[Prompt] Your answer must be every line of the data that holds the string "scene".

[Stored records]
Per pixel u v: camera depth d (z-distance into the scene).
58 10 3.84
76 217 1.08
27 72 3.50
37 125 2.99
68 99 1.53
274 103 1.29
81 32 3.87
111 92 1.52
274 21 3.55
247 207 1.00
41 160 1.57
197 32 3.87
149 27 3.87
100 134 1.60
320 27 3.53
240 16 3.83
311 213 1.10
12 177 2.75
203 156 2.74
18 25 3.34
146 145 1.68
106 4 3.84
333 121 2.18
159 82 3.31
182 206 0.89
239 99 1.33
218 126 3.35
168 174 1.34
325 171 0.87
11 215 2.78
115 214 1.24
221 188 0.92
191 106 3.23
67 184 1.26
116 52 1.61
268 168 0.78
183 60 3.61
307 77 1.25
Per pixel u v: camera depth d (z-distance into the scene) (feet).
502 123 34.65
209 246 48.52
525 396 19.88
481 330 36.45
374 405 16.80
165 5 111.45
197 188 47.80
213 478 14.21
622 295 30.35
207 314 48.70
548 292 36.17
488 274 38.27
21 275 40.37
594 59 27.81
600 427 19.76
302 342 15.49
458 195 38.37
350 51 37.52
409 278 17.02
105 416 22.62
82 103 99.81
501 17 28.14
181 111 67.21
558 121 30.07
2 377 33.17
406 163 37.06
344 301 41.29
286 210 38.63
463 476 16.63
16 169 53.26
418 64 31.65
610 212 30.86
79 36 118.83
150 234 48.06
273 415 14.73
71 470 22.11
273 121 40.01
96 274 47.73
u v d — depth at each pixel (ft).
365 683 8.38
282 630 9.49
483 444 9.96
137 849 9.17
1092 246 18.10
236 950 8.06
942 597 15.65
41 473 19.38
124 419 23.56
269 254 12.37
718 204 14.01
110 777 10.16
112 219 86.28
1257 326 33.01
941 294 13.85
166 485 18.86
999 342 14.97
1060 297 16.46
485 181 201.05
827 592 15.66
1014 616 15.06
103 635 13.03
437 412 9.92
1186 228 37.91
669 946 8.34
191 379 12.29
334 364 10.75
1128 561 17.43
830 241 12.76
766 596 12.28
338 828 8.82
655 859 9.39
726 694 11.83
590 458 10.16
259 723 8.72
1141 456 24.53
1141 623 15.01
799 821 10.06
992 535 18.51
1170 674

[Final answer]
Per pixel u v: camera depth d (z-distance into the scene).
Per pixel u v: camera depth d (z-distance into the scene) (feet).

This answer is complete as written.